Khanom met khanun (alternative spelled: med khanoon, med khanun, met khanoon; ขนมเม็ดขนุน) is traditional Thai dessert dating back to the Ayutthaya period. It is made from a mixture of sweet cooked bean and coconut paste, which is dipped in blended egg yolk and then dipped in hot syrup. The dessert has a yellow-golden appearance and is a bit soft and sticky when chewed. It is one of the nine auspicious Thai desserts served in Thai wedding traditions (khan mak parade), religious observances and as a snack.

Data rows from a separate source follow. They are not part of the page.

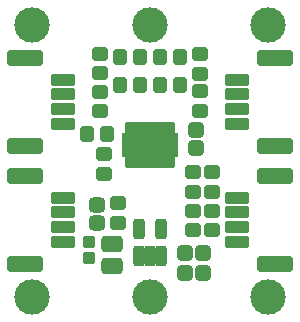
<source format=gbr>
%TF.GenerationSoftware,KiCad,Pcbnew,7.0.10-7.0.10~ubuntu23.04.1*%
%TF.CreationDate,2024-02-12T20:34:04+00:00*%
%TF.ProjectId,TFI2CADT01,54464932-4341-4445-9430-312e6b696361,rev?*%
%TF.SameCoordinates,PX7a53eb0PY6e37550*%
%TF.FileFunction,Soldermask,Bot*%
%TF.FilePolarity,Negative*%
%FSLAX46Y46*%
G04 Gerber Fmt 4.6, Leading zero omitted, Abs format (unit mm)*
G04 Created by KiCad (PCBNEW 7.0.10-7.0.10~ubuntu23.04.1) date 2024-02-12 20:34:04*
%MOMM*%
%LPD*%
G01*
G04 APERTURE LIST*
G04 Aperture macros list*
%AMRoundRect*
0 Rectangle with rounded corners*
0 $1 Rounding radius*
0 $2 $3 $4 $5 $6 $7 $8 $9 X,Y pos of 4 corners*
0 Add a 4 corners polygon primitive as box body*
4,1,4,$2,$3,$4,$5,$6,$7,$8,$9,$2,$3,0*
0 Add four circle primitives for the rounded corners*
1,1,$1+$1,$2,$3*
1,1,$1+$1,$4,$5*
1,1,$1+$1,$6,$7*
1,1,$1+$1,$8,$9*
0 Add four rect primitives between the rounded corners*
20,1,$1+$1,$2,$3,$4,$5,0*
20,1,$1+$1,$4,$5,$6,$7,0*
20,1,$1+$1,$6,$7,$8,$9,0*
20,1,$1+$1,$8,$9,$2,$3,0*%
G04 Aperture macros list end*
%ADD10C,3.000000*%
%ADD11RoundRect,0.300000X0.300000X0.375000X-0.300000X0.375000X-0.300000X-0.375000X0.300000X-0.375000X0*%
%ADD12RoundRect,0.318750X-0.356250X0.318750X-0.356250X-0.318750X0.356250X-0.318750X0.356250X0.318750X0*%
%ADD13RoundRect,0.325000X-0.325000X-0.350000X0.325000X-0.350000X0.325000X0.350000X-0.325000X0.350000X0*%
%ADD14RoundRect,0.200000X0.350000X-0.300000X0.350000X0.300000X-0.350000X0.300000X-0.350000X-0.300000X0*%
%ADD15RoundRect,0.300000X-0.375000X0.300000X-0.375000X-0.300000X0.375000X-0.300000X0.375000X0.300000X0*%
%ADD16RoundRect,0.300000X0.375000X-0.300000X0.375000X0.300000X-0.375000X0.300000X-0.375000X-0.300000X0*%
%ADD17RoundRect,0.300000X-0.300000X-0.375000X0.300000X-0.375000X0.300000X0.375000X-0.300000X0.375000X0*%
%ADD18RoundRect,0.250000X-0.800000X0.250000X-0.800000X-0.250000X0.800000X-0.250000X0.800000X0.250000X0*%
%ADD19RoundRect,0.350000X-1.200000X0.350000X-1.200000X-0.350000X1.200000X-0.350000X1.200000X0.350000X0*%
%ADD20RoundRect,0.250000X0.800000X-0.250000X0.800000X0.250000X-0.800000X0.250000X-0.800000X-0.250000X0*%
%ADD21RoundRect,0.350000X1.200000X-0.350000X1.200000X0.350000X-1.200000X0.350000X-1.200000X-0.350000X0*%
%ADD22RoundRect,0.250000X0.250000X-0.612500X0.250000X0.612500X-0.250000X0.612500X-0.250000X-0.612500X0*%
%ADD23RoundRect,0.200000X-0.125000X0.325000X-0.125000X-0.325000X0.125000X-0.325000X0.125000X0.325000X0*%
%ADD24RoundRect,0.200000X-2.200000X0.830000X-2.200000X-0.830000X2.200000X-0.830000X2.200000X0.830000X0*%
%ADD25RoundRect,0.350000X-0.575000X0.350000X-0.575000X-0.350000X0.575000X-0.350000X0.575000X0.350000X0*%
%ADD26RoundRect,0.325000X-0.350000X0.325000X-0.350000X-0.325000X0.350000X-0.325000X0.350000X0.325000X0*%
G04 APERTURE END LIST*
D10*
%TO.C,M3*%
X2500000Y0D03*
%TD*%
%TO.C,M4*%
X2500000Y23000000D03*
%TD*%
%TO.C,M5*%
X22500000Y23000000D03*
%TD*%
%TO.C,M2*%
X12500000Y23000000D03*
%TD*%
%TO.C,M6*%
X22500000Y0D03*
%TD*%
%TO.C,M1*%
X12500000Y0D03*
%TD*%
D11*
%TO.C,R7*%
X15025000Y20269200D03*
X13375000Y20269200D03*
%TD*%
D12*
%TO.C,D1*%
X8000000Y7787500D03*
X8000000Y6212500D03*
%TD*%
D13*
%TO.C,C2*%
X15430200Y2032000D03*
X16980200Y2032000D03*
%TD*%
D14*
%TO.C,D2*%
X7366000Y4637000D03*
X7366000Y3237000D03*
%TD*%
D15*
%TO.C,R5*%
X17780000Y7288800D03*
X17780000Y5638800D03*
%TD*%
D16*
%TO.C,R16*%
X16129000Y8890000D03*
X16129000Y10540000D03*
%TD*%
D13*
%TO.C,C3*%
X15430200Y3694000D03*
X16980200Y3694000D03*
%TD*%
D15*
%TO.C,R15*%
X8255000Y20547600D03*
X8255000Y18897600D03*
%TD*%
D17*
%TO.C,R12*%
X9975000Y17907000D03*
X11625000Y17907000D03*
%TD*%
D18*
%TO.C,J5*%
X19850000Y18375000D03*
X19850000Y17125000D03*
X19850000Y15875000D03*
X19850000Y14625000D03*
D19*
X23050000Y20225000D03*
X23050000Y12775000D03*
%TD*%
D15*
%TO.C,R8*%
X16764000Y20535400D03*
X16764000Y18885400D03*
%TD*%
D20*
%TO.C,J1*%
X5150000Y4625000D03*
X5150000Y5875000D03*
X5150000Y7125000D03*
X5150000Y8375000D03*
D21*
X1950000Y2775000D03*
X1950000Y10225000D03*
%TD*%
D17*
%TO.C,R14*%
X9975000Y20269200D03*
X11625000Y20269200D03*
%TD*%
D22*
%TO.C,U1*%
X13446800Y3434500D03*
X12496800Y3434500D03*
X11546800Y3434500D03*
X11546800Y5709500D03*
X13446800Y5709500D03*
%TD*%
D16*
%TO.C,R13*%
X8255000Y15697200D03*
X8255000Y17347200D03*
%TD*%
%TO.C,R1*%
X9804400Y6236200D03*
X9804400Y7886200D03*
%TD*%
D15*
%TO.C,R6*%
X16103600Y7264400D03*
X16103600Y5614400D03*
%TD*%
%TO.C,R2*%
X8636000Y12051800D03*
X8636000Y10401800D03*
%TD*%
D11*
%TO.C,R9*%
X15025000Y17907000D03*
X13375000Y17907000D03*
%TD*%
%TO.C,R3*%
X8826000Y13766800D03*
X7176000Y13766800D03*
%TD*%
D16*
%TO.C,R17*%
X17780000Y8890000D03*
X17780000Y10540000D03*
%TD*%
D18*
%TO.C,J3*%
X19850000Y8375000D03*
X19850000Y7125000D03*
X19850000Y5875000D03*
X19850000Y4625000D03*
D19*
X23050000Y10225000D03*
X23050000Y2775000D03*
%TD*%
D20*
%TO.C,J2*%
X5150000Y14625000D03*
X5150000Y15875000D03*
X5150000Y17125000D03*
X5150000Y18375000D03*
D21*
X1950000Y12775000D03*
X1950000Y20225000D03*
%TD*%
D23*
%TO.C,U2*%
X10750000Y14277400D03*
X11250000Y14277400D03*
X11750000Y14277400D03*
X12250000Y14277400D03*
X12750000Y14277400D03*
X13250000Y14277400D03*
X13750000Y14277400D03*
X14250000Y14277400D03*
X14250000Y11427400D03*
X13750000Y11427400D03*
X13250000Y11427400D03*
X12750000Y11427400D03*
X12250000Y11427400D03*
X11750000Y11427400D03*
X11250000Y11427400D03*
X10750000Y11427400D03*
D24*
X12500000Y12852400D03*
%TD*%
D25*
%TO.C,C1*%
X9245600Y4455200D03*
X9245600Y2555200D03*
%TD*%
D16*
%TO.C,R10*%
X16764000Y15735800D03*
X16764000Y17385800D03*
%TD*%
D26*
%TO.C,C4*%
X16383000Y14097000D03*
X16383000Y12547000D03*
%TD*%
M02*

</source>
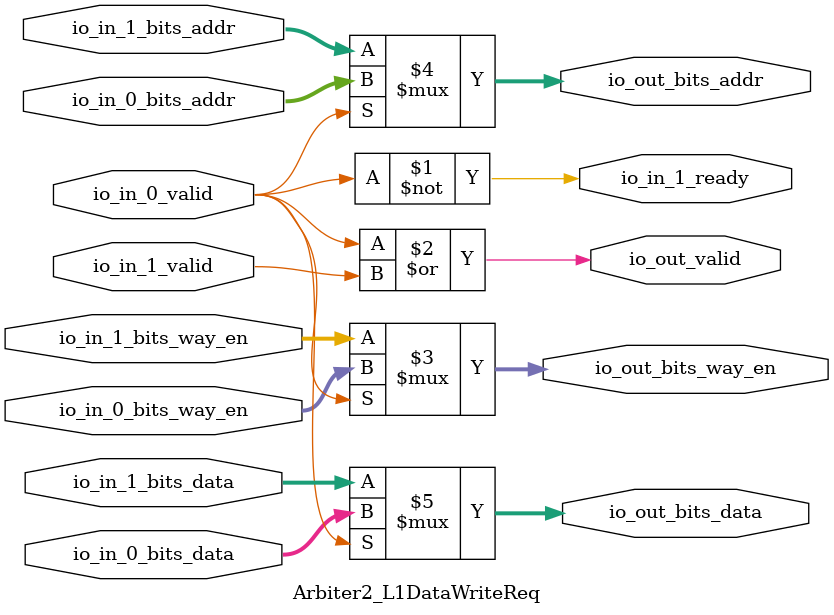
<source format=sv>
`ifndef RANDOMIZE
  `ifdef RANDOMIZE_REG_INIT
    `define RANDOMIZE
  `endif // RANDOMIZE_REG_INIT
`endif // not def RANDOMIZE
`ifndef RANDOMIZE
  `ifdef RANDOMIZE_MEM_INIT
    `define RANDOMIZE
  `endif // RANDOMIZE_MEM_INIT
`endif // not def RANDOMIZE

`ifndef RANDOM
  `define RANDOM $random
`endif // not def RANDOM

// Users can define 'PRINTF_COND' to add an extra gate to prints.
`ifndef PRINTF_COND_
  `ifdef PRINTF_COND
    `define PRINTF_COND_ (`PRINTF_COND)
  `else  // PRINTF_COND
    `define PRINTF_COND_ 1
  `endif // PRINTF_COND
`endif // not def PRINTF_COND_

// Users can define 'ASSERT_VERBOSE_COND' to add an extra gate to assert error printing.
`ifndef ASSERT_VERBOSE_COND_
  `ifdef ASSERT_VERBOSE_COND
    `define ASSERT_VERBOSE_COND_ (`ASSERT_VERBOSE_COND)
  `else  // ASSERT_VERBOSE_COND
    `define ASSERT_VERBOSE_COND_ 1
  `endif // ASSERT_VERBOSE_COND
`endif // not def ASSERT_VERBOSE_COND_

// Users can define 'STOP_COND' to add an extra gate to stop conditions.
`ifndef STOP_COND_
  `ifdef STOP_COND
    `define STOP_COND_ (`STOP_COND)
  `else  // STOP_COND
    `define STOP_COND_ 1
  `endif // STOP_COND
`endif // not def STOP_COND_

// Users can define INIT_RANDOM as general code that gets injected into the
// initializer block for modules with registers.
`ifndef INIT_RANDOM
  `define INIT_RANDOM
`endif // not def INIT_RANDOM

// If using random initialization, you can also define RANDOMIZE_DELAY to
// customize the delay used, otherwise 0.002 is used.
`ifndef RANDOMIZE_DELAY
  `define RANDOMIZE_DELAY 0.002
`endif // not def RANDOMIZE_DELAY

// Define INIT_RANDOM_PROLOG_ for use in our modules below.
`ifndef INIT_RANDOM_PROLOG_
  `ifdef RANDOMIZE
    `ifdef VERILATOR
      `define INIT_RANDOM_PROLOG_ `INIT_RANDOM
    `else  // VERILATOR
      `define INIT_RANDOM_PROLOG_ `INIT_RANDOM #`RANDOMIZE_DELAY begin end
    `endif // VERILATOR
  `else  // RANDOMIZE
    `define INIT_RANDOM_PROLOG_
  `endif // RANDOMIZE
`endif // not def INIT_RANDOM_PROLOG_

// Include register initializers in init blocks unless synthesis is set
`ifndef SYNTHESIS
  `ifndef ENABLE_INITIAL_REG_
    `define ENABLE_INITIAL_REG_
  `endif // not def ENABLE_INITIAL_REG_
`endif // not def SYNTHESIS

// Include rmemory initializers in init blocks unless synthesis is set
`ifndef SYNTHESIS
  `ifndef ENABLE_INITIAL_MEM_
    `define ENABLE_INITIAL_MEM_
  `endif // not def ENABLE_INITIAL_MEM_
`endif // not def SYNTHESIS

module Arbiter2_L1DataWriteReq(	// @[src/main/scala/chisel3/util/Arbiter.scala:133:7]
  input         io_in_0_valid,	// @[src/main/scala/chisel3/util/Arbiter.scala:140:14]
  input  [3:0]  io_in_0_bits_way_en,	// @[src/main/scala/chisel3/util/Arbiter.scala:140:14]
  input  [11:0] io_in_0_bits_addr,	// @[src/main/scala/chisel3/util/Arbiter.scala:140:14]
  input  [63:0] io_in_0_bits_data,	// @[src/main/scala/chisel3/util/Arbiter.scala:140:14]
  output        io_in_1_ready,	// @[src/main/scala/chisel3/util/Arbiter.scala:140:14]
  input         io_in_1_valid,	// @[src/main/scala/chisel3/util/Arbiter.scala:140:14]
  input  [3:0]  io_in_1_bits_way_en,	// @[src/main/scala/chisel3/util/Arbiter.scala:140:14]
  input  [11:0] io_in_1_bits_addr,	// @[src/main/scala/chisel3/util/Arbiter.scala:140:14]
  input  [63:0] io_in_1_bits_data,	// @[src/main/scala/chisel3/util/Arbiter.scala:140:14]
  output        io_out_valid,	// @[src/main/scala/chisel3/util/Arbiter.scala:140:14]
  output [3:0]  io_out_bits_way_en,	// @[src/main/scala/chisel3/util/Arbiter.scala:140:14]
  output [11:0] io_out_bits_addr,	// @[src/main/scala/chisel3/util/Arbiter.scala:140:14]
  output [63:0] io_out_bits_data	// @[src/main/scala/chisel3/util/Arbiter.scala:140:14]
);

  assign io_in_1_ready = ~io_in_0_valid;	// @[src/main/scala/chisel3/util/Arbiter.scala:45:78, :133:7]
  assign io_out_valid = io_in_0_valid | io_in_1_valid;	// @[src/main/scala/chisel3/util/Arbiter.scala:133:7, :154:31]
  assign io_out_bits_way_en = io_in_0_valid ? io_in_0_bits_way_en : io_in_1_bits_way_en;	// @[src/main/scala/chisel3/util/Arbiter.scala:133:7, :143:15, :145:26, :147:19]
  assign io_out_bits_addr = io_in_0_valid ? io_in_0_bits_addr : io_in_1_bits_addr;	// @[src/main/scala/chisel3/util/Arbiter.scala:133:7, :143:15, :145:26, :147:19]
  assign io_out_bits_data = io_in_0_valid ? io_in_0_bits_data : io_in_1_bits_data;	// @[src/main/scala/chisel3/util/Arbiter.scala:133:7, :143:15, :145:26, :147:19]
endmodule


</source>
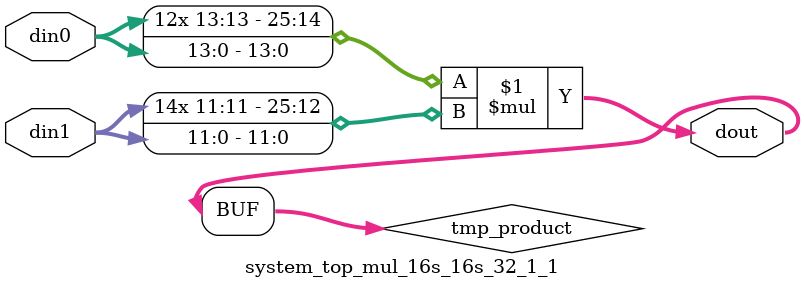
<source format=v>

`timescale 1 ns / 1 ps

 module system_top_mul_16s_16s_32_1_1(din0, din1, dout);
parameter ID = 1;
parameter NUM_STAGE = 0;
parameter din0_WIDTH = 14;
parameter din1_WIDTH = 12;
parameter dout_WIDTH = 26;

input [din0_WIDTH - 1 : 0] din0; 
input [din1_WIDTH - 1 : 0] din1; 
output [dout_WIDTH - 1 : 0] dout;

wire signed [dout_WIDTH - 1 : 0] tmp_product;



























assign tmp_product = $signed(din0) * $signed(din1);








assign dout = tmp_product;





















endmodule

</source>
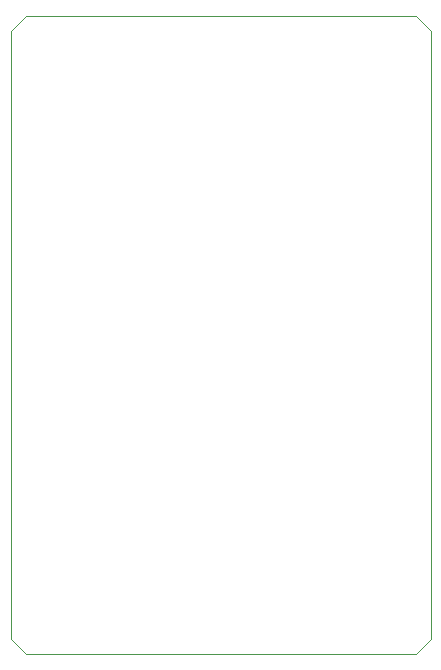
<source format=gbr>
%TF.GenerationSoftware,KiCad,Pcbnew,(5.1.7)-1*%
%TF.CreationDate,2020-10-27T16:51:06-05:00*%
%TF.ProjectId,PCB_Motor,5043425f-4d6f-4746-9f72-2e6b69636164,rev?*%
%TF.SameCoordinates,Original*%
%TF.FileFunction,Profile,NP*%
%FSLAX46Y46*%
G04 Gerber Fmt 4.6, Leading zero omitted, Abs format (unit mm)*
G04 Created by KiCad (PCBNEW (5.1.7)-1) date 2020-10-27 16:51:06*
%MOMM*%
%LPD*%
G01*
G04 APERTURE LIST*
%TA.AperFunction,Profile*%
%ADD10C,0.050000*%
%TD*%
G04 APERTURE END LIST*
D10*
X121920000Y-142240000D02*
X121920000Y-90805000D01*
X86360000Y-90805000D02*
X86360000Y-142240000D01*
X87630000Y-89535000D02*
X86360000Y-90805000D01*
X120650000Y-89535000D02*
X87630000Y-89535000D01*
X121920000Y-90805000D02*
X120650000Y-89535000D01*
X120650000Y-143510000D02*
X121920000Y-142240000D01*
X87630000Y-143510000D02*
X120650000Y-143510000D01*
X87630000Y-143510000D02*
X86360000Y-142240000D01*
M02*

</source>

The technique of making khanom met khanun was influenced by Portuguese confectioners living in the European enclave in Siam after their arrival in 1516 AD in the reign of King Ramathibodi II of Ayutthaya. The Siamese people eventually adapted it into a Siamese dessert, especially after the arrival of Maria Guyomar de Pinha in Siam. She popularized the use of egg and sugar as major ingredients in desserts in the reign of King Narai The Great.

== Etymology ==
The term met khanun is a Thai word. The word met (เม็ด) means 'stone, seed' and the word khanun (ขนุน) means 'jackfruit.' The term met khanun in Thai cuisines refers to a sweet, golden Thai dessert with an elliptical shape and a round lump, resembling a jackfruit seed. It is also associated with the belief of being successful in life and work when served in Thai traditions.

Alternative names for met khanun in English include "mock jackfruit seeds," "golden bean paste," "golden jackfruit seeds," "Thai jackfruit seed dessert," "mung bean yolks" and "Thai mung bean marzipan."